In his novel “King Jesus,” Robert Graves tells of an old tradi­tion that claims that Jesus walked with a limp. Imagine the implications of that tradition. Picture in your mind the Jesus that you know and add to that picture a limp. Jesus makes his way around the country­side and cities of first century Israel walking with a limp. In a world where those with physical disability were cast aside, is it possible that this teacher had trouble walking? 

In a world where the powers that be look for ways to knock your legs out from under you, is it possible that the one who answered so that "no one dared to ask him another question" only had one good leg to stand on?

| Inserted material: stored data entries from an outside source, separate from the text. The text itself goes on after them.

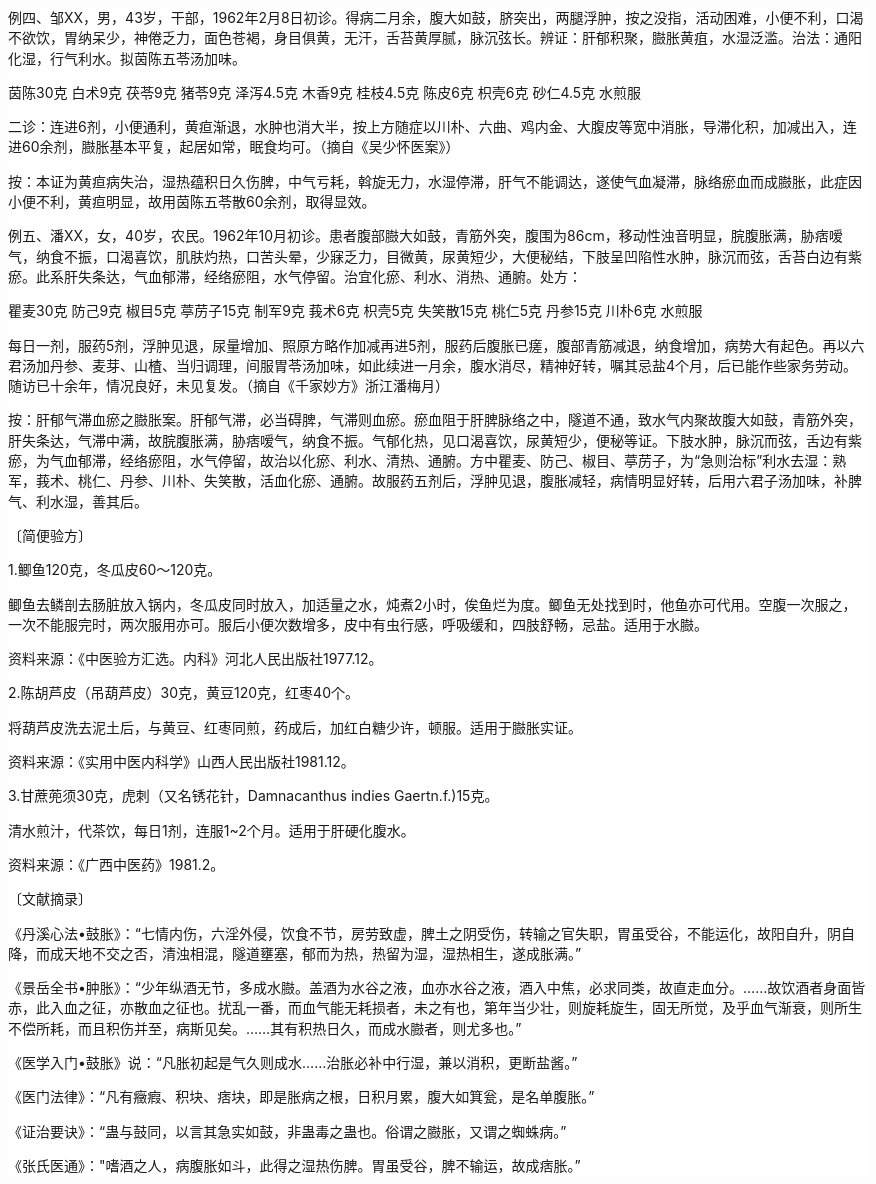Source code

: 例四、邹XX，男，43岁，干部，1962年2月8日初诊。得病二月余，腹大如鼓，脐突出，两腿浮肿，按之没指，活动困难，小便不利，口渴不欲饮，胃纳呆少，神倦乏力，面色苍褐，身目俱黄，无汗，舌苔黄厚腻，脉沉弦长。辨证：肝郁积聚，臌胀黄疽，水湿泛滥。治法：通阳化湿，行气利水。拟茵陈五苓汤加味。

茵陈30克 白术9克 茯苓9克 猪苓9克 泽泻4.5克 木香9克 桂枝4.5克 陈皮6克 枳壳6克 砂仁4.5克 水煎服

二诊：连进6剂，小便通利，黄疸渐退，水肿也消大半，按上方随症以川朴、六曲、鸡内金、大腹皮等宽中消胀，导滞化积，加减出入，连进60余剂，臌胀基本平复，起居如常，眠食均可。（摘自《吴少怀医案》）

按：本证为黄疸病失治，湿热蕴积日久伤脾，中气亏耗，斡旋无力，水湿停滞，肝气不能调达，遂使气血凝滞，脉络瘀血而成臌胀，此症因小便不利，黄疸明显，故用茵陈五苓散60余剂，取得显效。

例五、潘XX，女，40岁，农民。1962年10月初诊。患者腹部臌大如鼓，青筋外突，腹围为86cm，移动性浊音明显，脘腹胀满，胁痞嗳气，纳食不振，口渴喜饮，肌肤灼热，口苦头晕，少寐乏力，目微黄，尿黄短少，大便秘结，下肢呈凹陷性水肿，脉沉而弦，舌苔白边有紫瘀。此系肝失条达，气血郁滞，经络瘀阻，水气停留。治宜化瘀、利水、消热、通腑。处方：

瞿麦30克 防己9克 椒目5克 葶苈子15克 制军9克 莪术6克 枳壳5克 失笑散15克 桃仁5克 丹参15克 川朴6克 水煎服

每日一剂，服药5剂，浮肿见退，尿量增加、照原方略作加减再进5剂，服药后腹胀已瘥，腹部青筋减退，纳食增加，病势大有起色。再以六君汤加丹参、麦芽、山楂、当归调理，间服胃苓汤加味，如此续进一月余，腹水消尽，精神好转，嘱其忌盐4个月，后已能作些家务劳动。随访已十余年，情况良好，未见复发。（摘自《千家妙方》浙江潘梅月）

按：肝郁气滞血瘀之臌胀案。肝郁气滞，必当碍脾，气滞则血瘀。瘀血阻于肝脾脉络之中，隧道不通，致水气内聚故腹大如鼓，青筋外突，肝失条达，气滞中满，故脘腹胀满，胁痞嗳气，纳食不振。气郁化热，见口渴喜饮，尿黄短少，便秘等证。下肢水肿，脉沉而弦，舌边有紫瘀，为气血郁滞，经络瘀阻，水气停留，故治以化瘀、利水、清热、通腑。方中瞿麦、防己、椒目、葶苈子，为“急则治标”利水去湿：熟军，莪术、桃仁、丹参、川朴、失笑散，活血化瘀、通腑。故服药五剂后，浮肿见退，腹胀减轻，病情明显好转，后用六君子汤加味，补脾气、利水湿，善其后。

〔简便验方〕

1.鲫鱼120克，冬瓜皮60〜120克。

鲫鱼去鳞剖去肠脏放入锅内，冬瓜皮同时放入，加适量之水，炖煮2小时，俟鱼烂为度。鲫鱼无处找到时，他鱼亦可代用。空腹一次服之，一次不能服完时，两次服用亦可。服后小便次数增多，皮中有虫行感，呼吸缓和，四肢舒畅，忌盐。适用于水臌。

资料来源：《中医验方汇选。内科》河北人民出版社1977.12。

2.陈胡芦皮（吊葫芦皮）30克，黄豆120克，红枣40个。

将葫芦皮洗去泥土后，与黄豆、红枣同煎，药成后，加红白糖少许，顿服。适用于臌胀实证。

资料来源：《实用中医内科学》山西人民出版社1981.12。

3.甘蔗蔸须30克，虎刺（又名锈花针，Damnacanthus indies Gaertn.f.)15克。

清水煎汁，代茶饮，每日1剂，连服1~2个月。适用于肝硬化腹水。

资料来源：《广西中医药》1981.2。

〔文献摘录〕

《丹溪心法•鼓胀》：“七情内伤，六淫外侵，饮食不节，房劳致虚，脾土之阴受伤，转输之官失职，胃虽受谷，不能运化，故阳自升，阴自降，而成天地不交之否，清浊相混，隧道壅塞，郁而为热，热留为湿，湿热相生，遂成胀满。”

《景岳全书•肿胀》：“少年纵酒无节，多成水臌。盖酒为水谷之液，血亦水谷之液，酒入中焦，必求同类，故直走血分。……故饮酒者身面皆赤，此入血之征，亦散血之征也。扰乱一番，而血气能无耗损者，未之有也，第年当少壮，则旋耗旋生，固无所觉，及乎血气渐衰，则所生不偿所耗，而且积伤并至，病斯见矣。……其有积热日久，而成水臌者，则尤多也。”

《医学入门•鼓胀》说：“凡胀初起是气久则成水……治胀必补中行湿，兼以消积，更断盐酱。”

《医门法律》：“凡有癥瘕、积块、痞块，即是胀病之根，日积月累，腹大如箕瓮，是名单腹胀。”

《证治要诀》：“蛊与鼓同，以言其急实如鼓，非蛊毒之蛊也。俗谓之臌胀，又谓之蜘蛛病。”

《张氏医通》："嗜酒之人，病腹胀如斗，此得之湿热伤脾。胃虽受谷，脾不输运，故成痞胀。”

There is something so central to faith in those command­ments that maybe that's the only leg that Jesus needed. “Love God, love neighbor, love self.” Drop mic, walk away. In that simple commandment there is surely a leg to stand on.

That's what my dad was trying to tell me by living his life the way he did. If what I do stands on that leg, on that core princi­ple of faith, then surely my efforts will be close to the kin-dom of God and will be a faithful response to God's call. Not that I can justify every move I make by claiming it is for God and my neighbor, an argument which has been used to try to justify the Nazi death camps and racism, sexism, ableism and every other kind of –ism, but rather that if it is truly a faithful response standing alone on love of God, neighbor, and self, then no one will dare ask another question and no one will be able to knock that leg out from under me.

You only need one leg to stand on to take on the world.

"Man with a wooden leg escapes prison," writes James Tate, "He's caught. They take his wooden leg away from him. Each day he must cross a large hill and swim a wide river to get to the field where he must work all day on one leg. This goes on for a year. At the Christmas party they give him back his leg. Now he doesn't want it. His escape is all planned. It requires only one leg." 

You only need one leg on which to stand to make your escape from the prison bars of the world and to get close to the kin-dom of God.